• Stored entries:
----------------------------------------

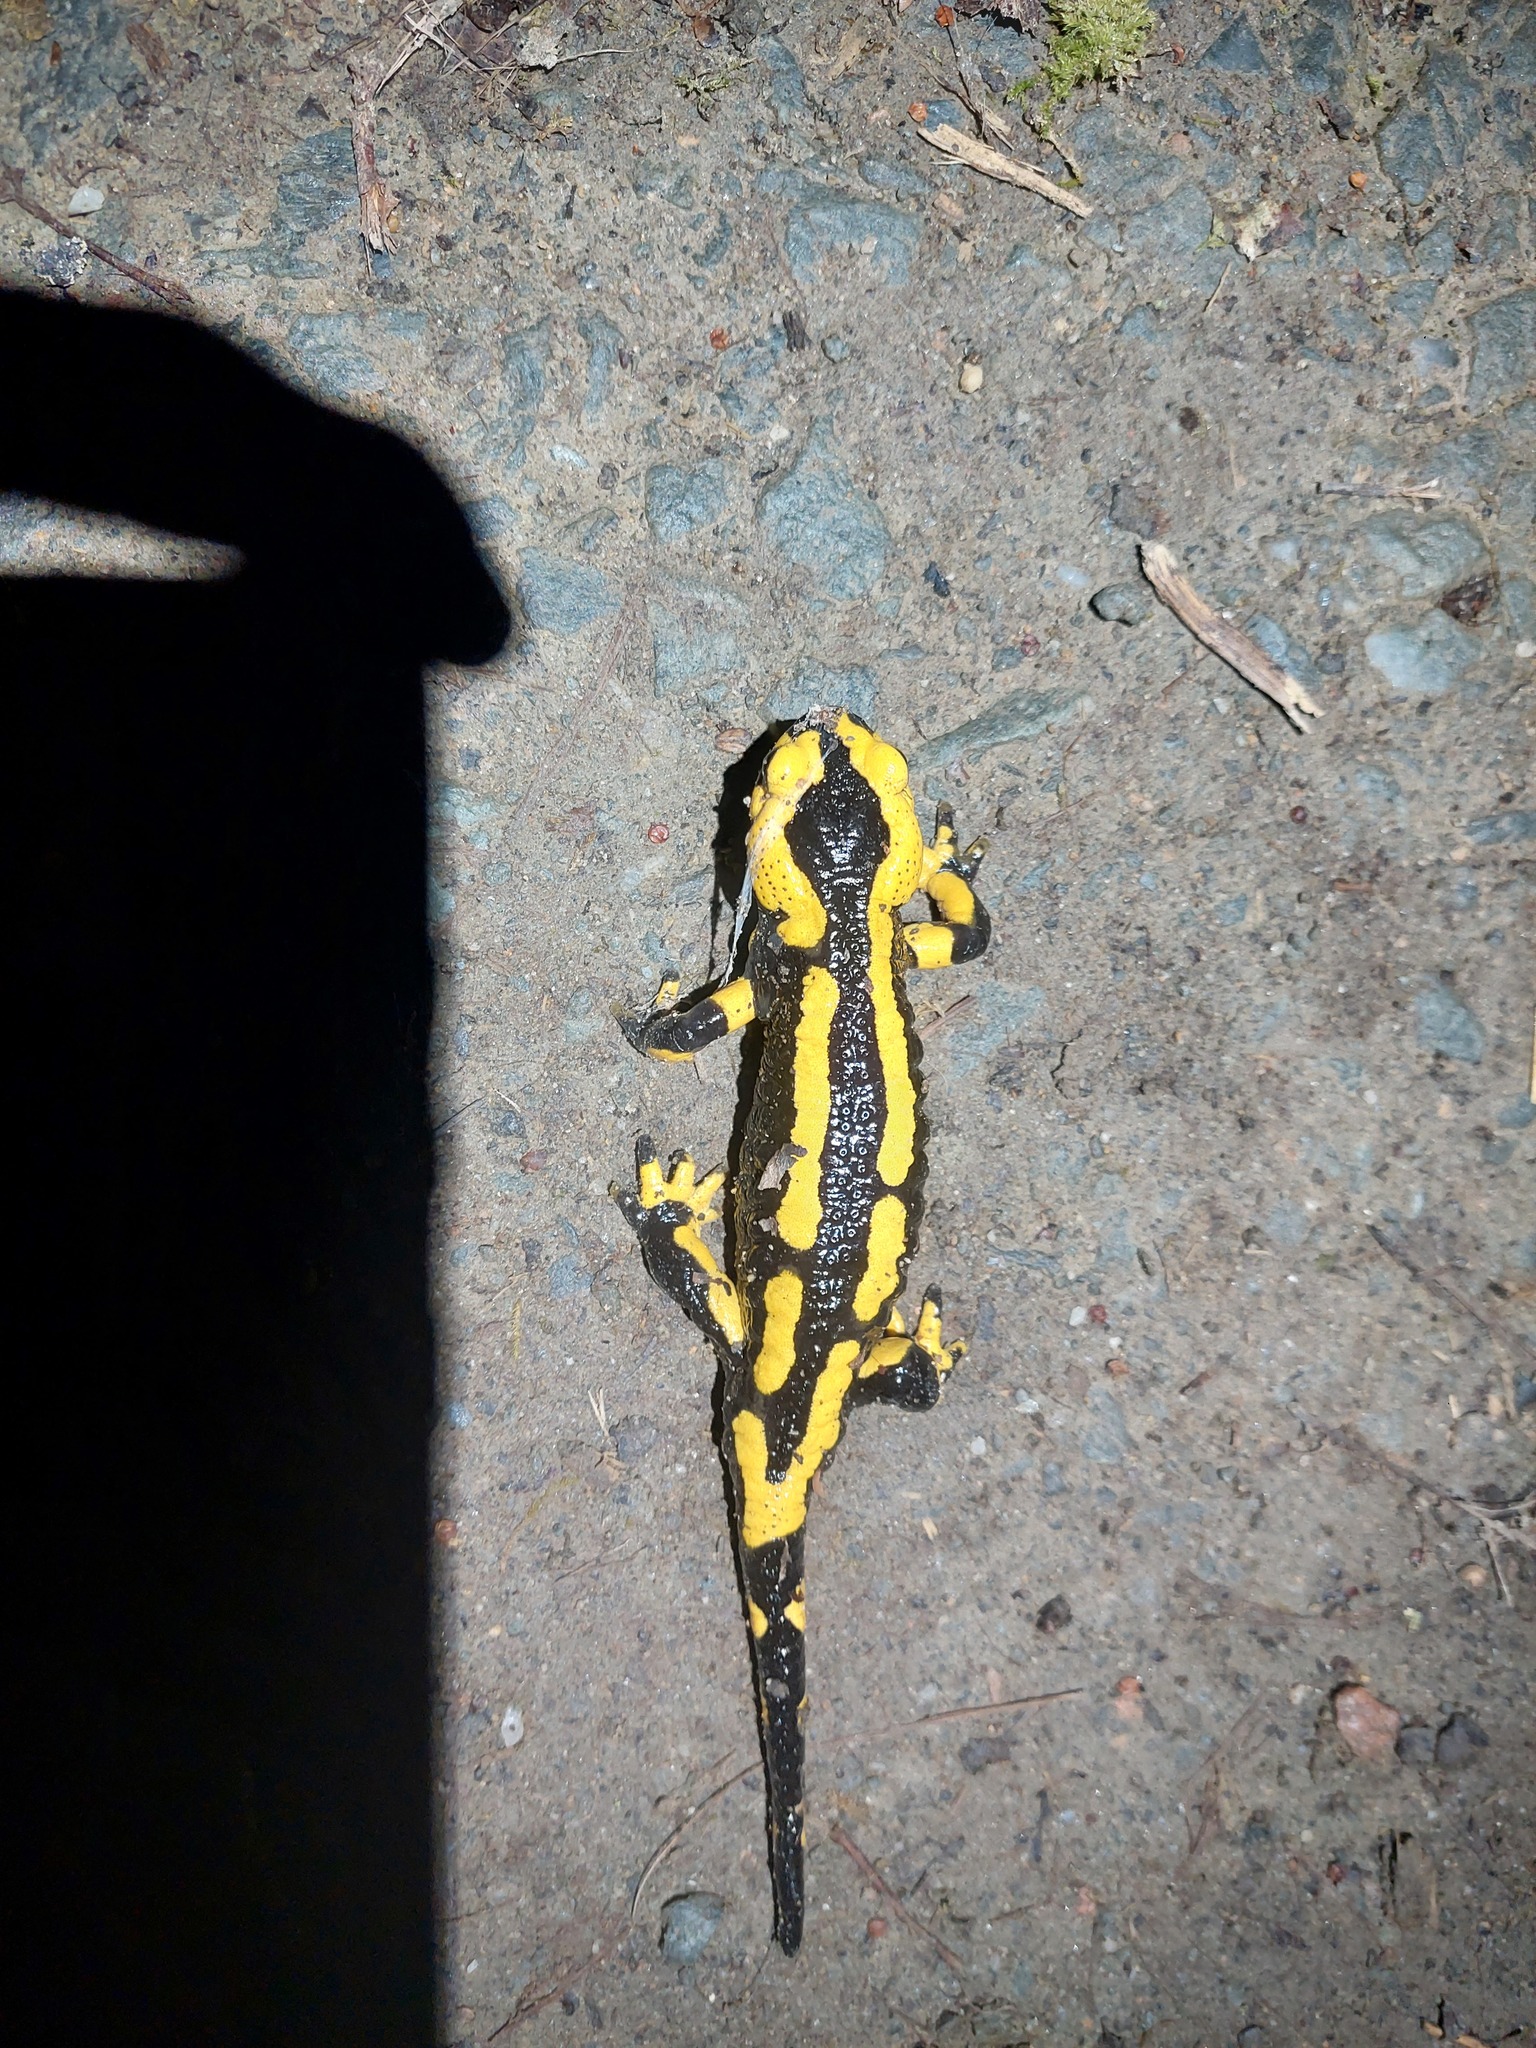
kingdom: Animalia
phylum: Chordata
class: Amphibia
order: Caudata
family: Salamandridae
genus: Salamandra
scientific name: Salamandra salamandra
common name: Fire salamander
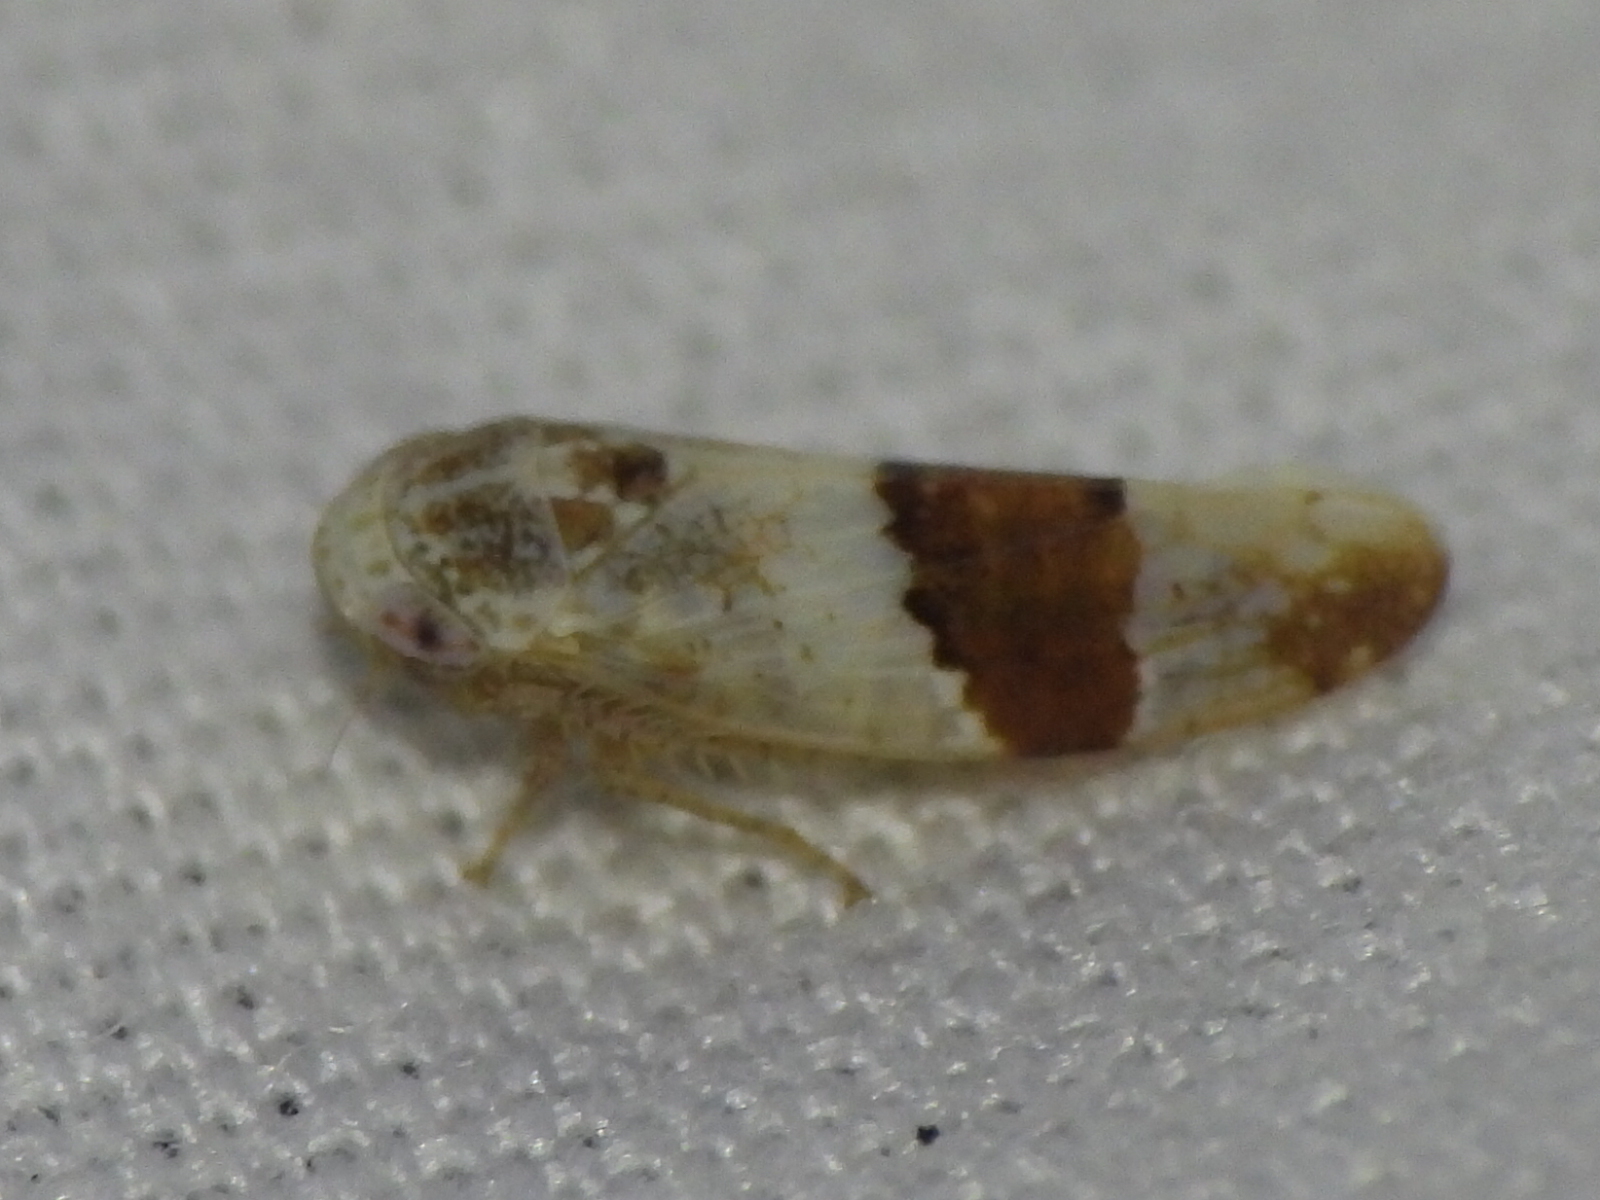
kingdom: Animalia
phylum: Arthropoda
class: Insecta
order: Hemiptera
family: Cicadellidae
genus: Norvellina
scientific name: Norvellina seminuda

----------------------------------------

• Given instruction:
Copy every line of the data above word for word, leaving out the pictures.

• Written solution:
kingdom: Animalia
phylum: Chordata
class: Amphibia
order: Caudata
family: Salamandridae
genus: Salamandra
scientific name: Salamandra salamandra
common name: Fire salamander
kingdom: Animalia
phylum: Arthropoda
class: Insecta
order: Hemiptera
family: Cicadellidae
genus: Norvellina
scientific name: Norvellina seminuda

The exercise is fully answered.